(Information Opens)

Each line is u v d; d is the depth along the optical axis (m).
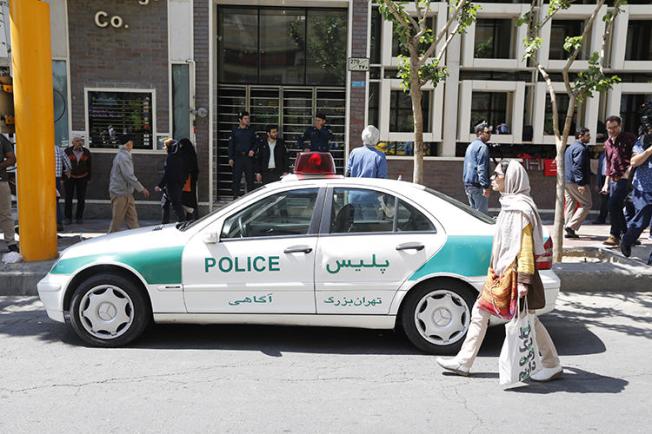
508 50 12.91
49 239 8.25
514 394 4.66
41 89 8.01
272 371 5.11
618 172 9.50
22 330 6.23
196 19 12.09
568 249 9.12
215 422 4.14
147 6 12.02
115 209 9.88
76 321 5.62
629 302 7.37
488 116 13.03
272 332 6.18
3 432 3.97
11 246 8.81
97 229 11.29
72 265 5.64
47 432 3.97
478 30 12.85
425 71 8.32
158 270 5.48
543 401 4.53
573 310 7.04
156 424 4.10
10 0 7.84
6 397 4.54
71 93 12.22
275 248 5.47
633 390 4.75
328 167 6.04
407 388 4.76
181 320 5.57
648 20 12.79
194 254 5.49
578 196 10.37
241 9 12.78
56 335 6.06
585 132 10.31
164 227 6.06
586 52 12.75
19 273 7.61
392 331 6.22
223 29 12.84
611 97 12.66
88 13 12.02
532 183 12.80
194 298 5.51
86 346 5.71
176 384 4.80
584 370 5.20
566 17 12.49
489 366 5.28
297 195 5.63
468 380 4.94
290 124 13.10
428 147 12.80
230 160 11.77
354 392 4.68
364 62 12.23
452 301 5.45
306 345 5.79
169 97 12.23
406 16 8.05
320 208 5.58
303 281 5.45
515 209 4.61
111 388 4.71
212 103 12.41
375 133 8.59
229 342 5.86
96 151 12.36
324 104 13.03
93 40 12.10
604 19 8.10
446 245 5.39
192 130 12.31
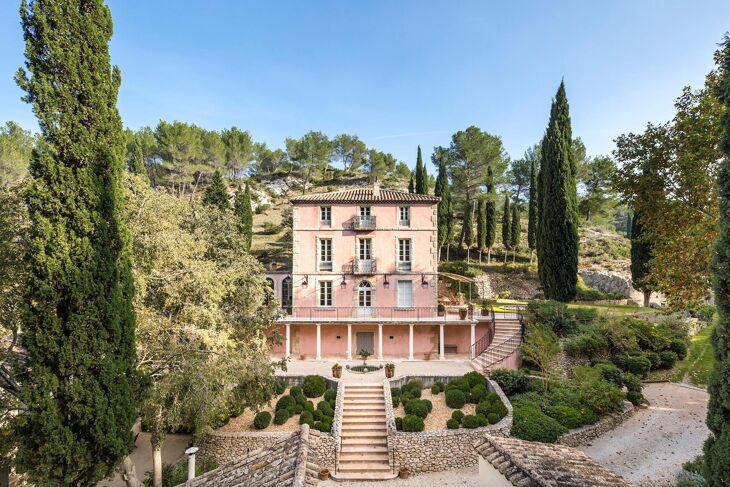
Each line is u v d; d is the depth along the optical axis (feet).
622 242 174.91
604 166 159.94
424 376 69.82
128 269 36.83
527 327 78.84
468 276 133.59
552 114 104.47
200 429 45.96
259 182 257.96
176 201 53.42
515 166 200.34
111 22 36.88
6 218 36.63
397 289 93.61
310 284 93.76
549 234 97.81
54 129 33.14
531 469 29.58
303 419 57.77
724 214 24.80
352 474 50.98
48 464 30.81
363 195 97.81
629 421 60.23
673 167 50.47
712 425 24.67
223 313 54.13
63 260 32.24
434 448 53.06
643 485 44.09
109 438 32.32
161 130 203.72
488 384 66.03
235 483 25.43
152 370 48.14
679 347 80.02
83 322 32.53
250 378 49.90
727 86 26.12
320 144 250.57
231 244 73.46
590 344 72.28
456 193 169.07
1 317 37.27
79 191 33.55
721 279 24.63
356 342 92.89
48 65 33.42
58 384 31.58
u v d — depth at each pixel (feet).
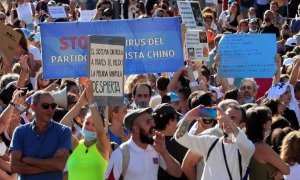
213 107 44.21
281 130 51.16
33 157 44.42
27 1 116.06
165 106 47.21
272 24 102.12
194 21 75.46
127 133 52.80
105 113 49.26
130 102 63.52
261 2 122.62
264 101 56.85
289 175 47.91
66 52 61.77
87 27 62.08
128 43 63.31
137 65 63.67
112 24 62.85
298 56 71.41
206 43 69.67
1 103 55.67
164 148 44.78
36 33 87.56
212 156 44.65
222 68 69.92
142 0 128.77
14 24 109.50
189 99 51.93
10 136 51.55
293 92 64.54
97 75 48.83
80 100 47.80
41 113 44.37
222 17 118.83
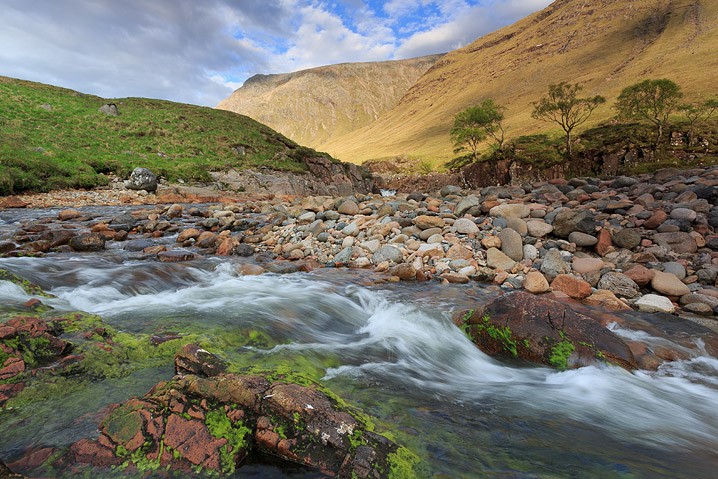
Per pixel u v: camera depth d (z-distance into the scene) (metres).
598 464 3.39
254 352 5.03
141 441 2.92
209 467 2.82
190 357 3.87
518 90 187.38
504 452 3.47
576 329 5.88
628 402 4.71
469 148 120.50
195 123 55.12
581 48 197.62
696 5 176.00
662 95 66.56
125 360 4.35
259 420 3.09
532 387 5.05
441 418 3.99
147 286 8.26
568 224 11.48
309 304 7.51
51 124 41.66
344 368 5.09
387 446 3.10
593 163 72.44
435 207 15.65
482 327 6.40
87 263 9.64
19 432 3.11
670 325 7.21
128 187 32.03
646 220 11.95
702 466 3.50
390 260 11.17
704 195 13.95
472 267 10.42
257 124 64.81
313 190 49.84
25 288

(Information Closes)

→ Work to be completed: What you give back must match the entries exactly, apart from the omitted pictures.

→ Your response:
Each line is u v d; d is the depth along the optical axis (m).
508 50 12.91
49 239 8.25
514 394 4.66
41 89 8.01
272 371 5.11
618 172 9.50
22 330 6.23
196 19 12.09
568 249 9.12
215 422 4.14
147 6 12.02
115 209 9.88
76 321 5.62
629 302 7.37
488 116 13.03
272 332 6.18
3 432 3.97
11 246 8.81
97 229 11.29
72 265 5.64
47 432 3.97
478 30 12.85
425 71 8.32
158 270 5.48
543 401 4.53
573 310 7.04
156 424 4.10
10 0 7.84
6 397 4.54
71 93 12.22
275 248 5.47
633 390 4.75
328 167 6.04
407 388 4.76
181 320 5.57
648 20 12.79
194 254 5.49
578 196 10.37
241 9 12.78
56 335 6.06
585 132 10.31
164 227 6.06
586 52 12.75
19 273 7.61
392 331 6.22
223 29 12.84
611 97 12.66
88 13 12.02
532 183 12.80
194 298 5.51
86 346 5.71
176 384 4.80
584 370 5.20
566 17 12.49
489 366 5.28
297 195 5.63
468 380 4.94
290 124 13.10
428 147 12.80
230 160 11.77
354 392 4.68
364 62 12.23
452 301 5.45
306 345 5.79
169 97 12.23
406 16 8.05
320 208 5.58
303 281 5.45
515 209 4.61
111 388 4.71
212 103 12.41
375 133 8.59
229 342 5.86
96 151 12.36
324 104 13.03
93 40 12.10
604 19 8.10
446 245 5.39
192 130 12.31
Each line is u v d; d is the depth along the optical axis (feet).
622 242 174.91
604 166 159.94
424 376 69.82
128 269 36.83
527 327 78.84
468 276 133.59
552 114 104.47
200 429 45.96
259 182 257.96
176 201 53.42
515 166 200.34
111 22 36.88
6 218 36.63
397 289 93.61
310 284 93.76
549 234 97.81
54 129 33.14
531 469 29.58
303 419 57.77
724 214 24.80
352 474 50.98
48 464 30.81
363 195 97.81
629 421 60.23
673 167 50.47
712 425 24.67
223 313 54.13
63 260 32.24
434 448 53.06
643 485 44.09
109 438 32.32
161 130 203.72
488 384 66.03
235 483 25.43
152 370 48.14
679 347 80.02
83 322 32.53
250 378 49.90
727 86 26.12
320 144 250.57
231 244 73.46
590 344 72.28
456 193 169.07
1 317 37.27
79 191 33.55
721 279 24.63
356 342 92.89
48 65 33.42
58 384 31.58
u v d — depth at each pixel (feet).
213 107 44.21
281 130 51.16
33 157 44.42
27 1 116.06
165 106 47.21
272 24 102.12
194 21 75.46
127 133 52.80
105 113 49.26
130 102 63.52
261 2 122.62
264 101 56.85
289 175 47.91
66 52 61.77
87 27 62.08
128 43 63.31
137 65 63.67
112 24 62.85
298 56 71.41
206 43 69.67
1 103 55.67
164 148 44.78
36 33 87.56
212 156 44.65
222 68 69.92
142 0 128.77
14 24 109.50
189 99 51.93
10 136 51.55
293 92 64.54
97 75 48.83
80 100 47.80
41 113 44.37
222 17 118.83
Per pixel u v: camera depth d (z-distance into the scene) (metres).
598 464 3.39
254 352 5.03
141 441 2.92
209 467 2.82
190 357 3.87
518 90 187.38
504 452 3.47
576 329 5.88
628 402 4.71
469 148 120.50
195 123 55.12
581 48 197.62
696 5 176.00
662 95 66.56
125 360 4.35
259 420 3.09
532 387 5.05
441 418 3.99
147 286 8.26
568 224 11.48
309 304 7.51
51 124 41.66
344 368 5.09
387 446 3.10
593 163 72.44
435 207 15.65
482 327 6.40
87 263 9.64
19 432 3.11
670 325 7.21
128 187 32.03
646 220 11.95
702 466 3.50
390 260 11.17
704 195 13.95
472 267 10.42
257 124 64.81
313 190 49.84
25 288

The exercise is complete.